Haiti folklorunda bu yaratıkların, çeşitli yöntemlerle, en yaygın olarak da vudu gibi büyü yöntemleriyle yeniden canlandırıldığına inanılıyor. Buna göre ölülerin ruhları bazen "bokor" adı verilen büyücüler tarafından yakalanıyor ve bu ruhlar daha sonra cesetleri zombilere dönüştürmek için kullanılıyor.
Genellikle Haiti kırsalında dolaşırken görüldüğü iddia edilen bu ölümsüz uyurgezerler, düzenli olarak yerel yetkililere ihbar ediliyor. Ülkede her yıl 1000 kadar zombi ihbarı yapıldığı tahmin ediliyor.
1997'deki akıllara durgunluk veren araştırma dizisinde zombiler için bilimsel bir açıklama bulmaya çalışılmıştı. Elektroensefalografi ve DNA testi tekniklerini kullanan araştırmacılar zombi olduğu söylenen üç kişiyi incelemişti.
İlk vaka: Katatonik şizofreni
Bunlardan ilki, 30 yaşında ölen bir kadındı. Ölümünden üç yıl ailesi, onu yüzündeki bir iz sayesinde tanımıştı. Yerel mahkeme daha sonra kadının mezarının açılmasına izin vermiş ve mezarın taşlarla dolu olduğu ortaya çıkmıştı.
Araştırmacılar, bu vakayı tanımlarken, "başını eğik bir pozisyonda tuttuğunu ve kollarını zar zor hareket ettirerek son derece yavaş ve kaskatı bir şekilde yürüdüğünü" ifade ediyordu. Ayrıca iletişim kuramadığını, "ara sıra bazı anlaşılmaz sözler mırıldandığını" belirtiyordu.
Sonunda tetkikler kadının merkezi sinir sisteminin normal çalıştığını gösterdi.
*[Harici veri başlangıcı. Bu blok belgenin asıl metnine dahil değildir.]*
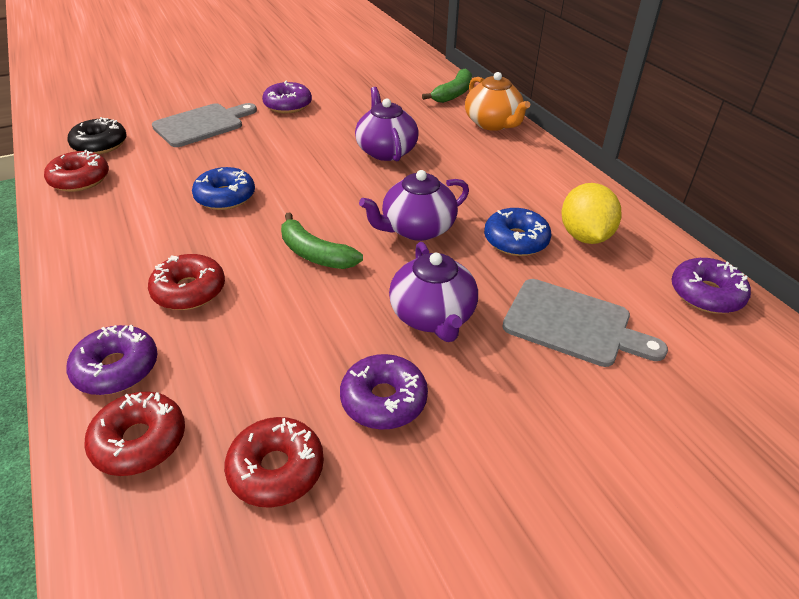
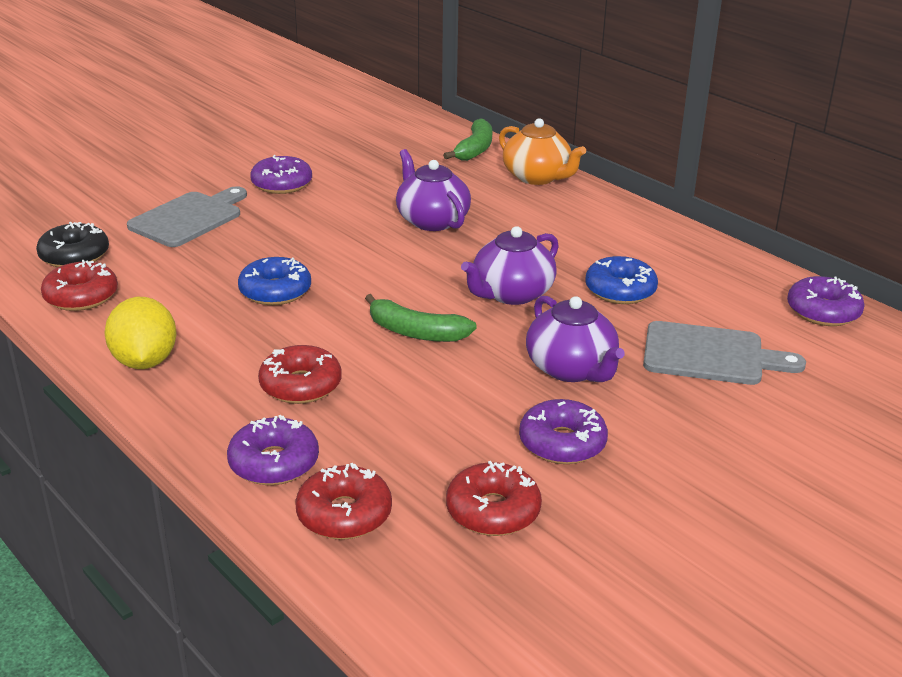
camera: 15 degrees left, 10 degrees down
(584, 236) = (687, 277): yellow lemon -> yellow lemon (145, 361)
Yazarlar, durumuna ilişkin değerlendirmelerine dayanarak, katatonik şizofreni teşhisi koydu ama mezardan nasıl çıktığını açıklayamadı.
Katatonik şizofrenide hastalar; motor hareketlerde azalma, konuşmama, karşıdakinin söylediklerini ve hareketlerini tekrarlama, kaslarda katılık, hareket ettirmeye karşı direnç gibi belirtiler gösteriyor.
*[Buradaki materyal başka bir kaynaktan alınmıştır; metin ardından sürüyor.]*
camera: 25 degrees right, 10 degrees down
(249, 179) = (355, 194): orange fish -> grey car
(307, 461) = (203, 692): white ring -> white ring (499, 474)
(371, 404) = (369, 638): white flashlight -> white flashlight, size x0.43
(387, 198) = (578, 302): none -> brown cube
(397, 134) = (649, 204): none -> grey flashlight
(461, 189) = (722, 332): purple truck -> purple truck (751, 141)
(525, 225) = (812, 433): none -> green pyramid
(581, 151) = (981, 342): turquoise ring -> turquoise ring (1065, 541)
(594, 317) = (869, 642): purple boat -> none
Spekülatif bir çözüm öneren araştırmacılar, kadının aslında hiç ölmemiş olabileceğini, bunun yerine katalepsiye neden olacak bir toksinle zehirlenmiş olabileceğini düşündü. Bu durumda aileyi bir bokor kandırmış olabilirdi.
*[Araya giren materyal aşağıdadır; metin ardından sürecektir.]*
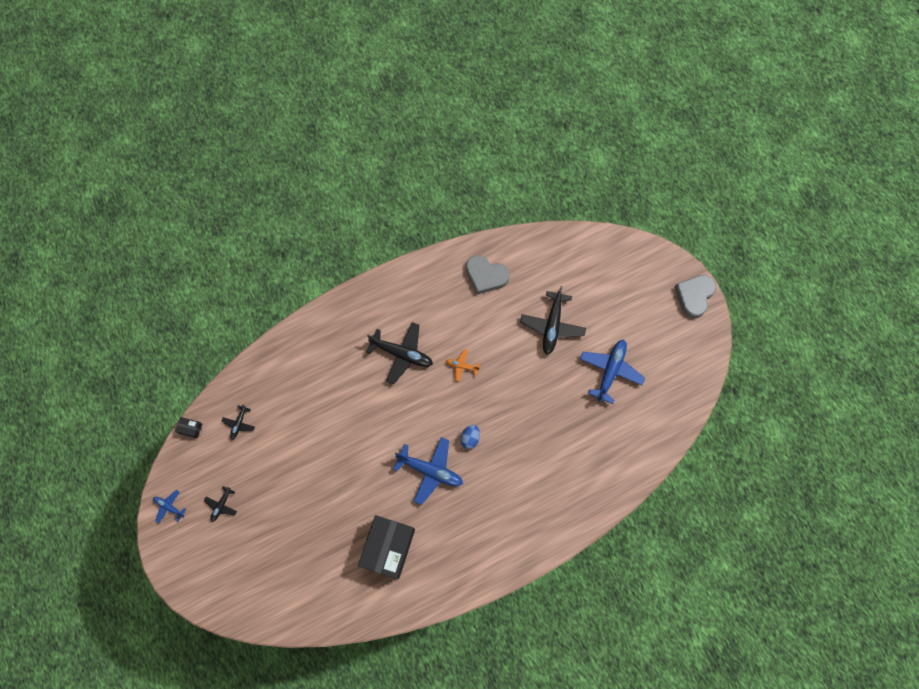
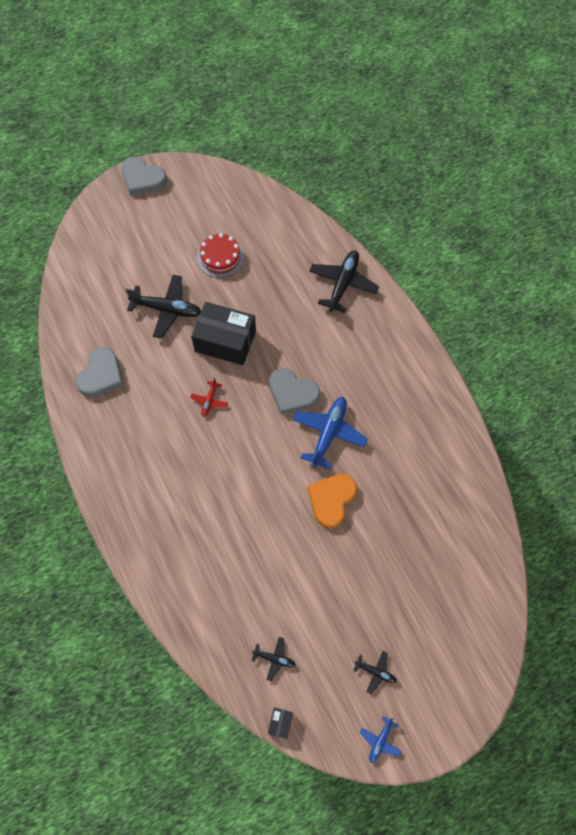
camera: 90 degrees left, 5 degrees down
(368, 472) = (331, 500): none -> orange heart
(388, 547) = (413, 475): black box -> black box (225, 341)
(402, 354) = (192, 466): black plane -> black plane (343, 284)
(462, 366) = (209, 401): orange plane -> red plane
(470, 438) = (292, 393): blue egg -> grey heart
(610, 371) = (220, 257): blue plane -> red cake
İkinci vaka: Horoz dövüşünde ortaya çıktı
Araştırmacıların incelediği ikinci vaka da gömüldükten 19 ay sonra bir horoz dövüşünde görülen genç bir erkekti.
Ailesi genci eve götürmüş ve bir kütüğe zincirlemek zorunda kalmıştı. Daha sonra amcası, gence zombileştirme büyüsü yaptığı gerekçesiyle suçlanmıştı.
Klinik muayenelerde ise yine hiçbir doğaüstü bulguya rastlanmadı. Gence organik beyin sendromu (deliryum) ve epilepsi teşhisi kondu.
Daha da önemlisi DNA testi, bu kişinin kısa bir süre önce ölerek gömülen 26 yaşındaki genç erkek olmadığını ortaya çıkardı. Yani akrabaları, bu kişiyi kaybettikleri yakınlarıyla karıştırmıştı. Bu da zombi iddiasını önemli ölçüde zayıflattı.
Üçüncü vaka: O da ölen kişi değil
Son vakada ise 31 yaşındaki bir kadının aslında 13 yıldır ölü olduğu söyleniyordu. Ancak tıbbi muayene bir kez daha onun halen canlı olduğunu ortaya çıkardı.
Genetik analizler de bu kadının, gömülen kişi olmadığını gösterdi.
Son iki örneği birlikte değerlendiren araştırmacılar, yaslı akrabaların nörolojik sorunlardan mustarip yabancıları kendi ölen akrabaları sanmasının en muhtemel açıklama olduğunu bildirdi.